We’ve got permits out there for that. But in terms of multiple zones and like the Raven area, I haven’t had a discussion with the folks about that.
Andrew Coleman - Raymond James
Okay.
Jay Ottoson
I want to go back on the reserves question, just to make sure it’s clear. The reason the banks raised our borrowing base after mid-year at a point with lower pricing than we had before was because our reserves are going up.
Okay? I don’t want people to think that we don’t know what our reserves are.
But we just don’t guide on that because there’s just too much pud risk in doing that at this point of the year.
Andrew Coleman – Raymond James
Right. And typically in the revolver’s what you’re – you’re only or your cap debt is somewhere like 10% of puds that can be used for the revolver’s or essentially PDP kind of case for RBLs?
Tony Best
There’s no cap but as is the case with everyone’s borrowing base, the puds are not given that much value at all in determining the borrowing base.

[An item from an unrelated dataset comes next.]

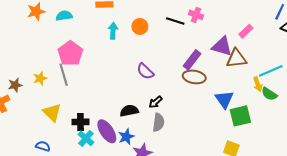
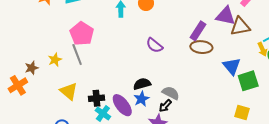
black arrow: (156, 102) -> (165, 106), moved
gray semicircle: (158, 122) -> (171, 93), turned -66
blue star: (126, 137) -> (141, 99), moved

Andrew Coleman – Raymond James
Okay. Thank you very much.
Jay Ottoson
Thank you.
Operator
Okay. I’ll now turn the call back over to our speakers.
Do you have any closing remarks?
Tony Best
Yes. This is Tony.
First of all, thank you all for joining the SM Energy Call this morning. We do appreciate your appreciate your interest in our company.
We’re excited about where we are and the plans that we’ve set about that we have in front of us. And we look forward to our next update with you in February.
Thank you for calling in.
Operator
Thank you for participating in today’s conference call. You may disconnect at this time.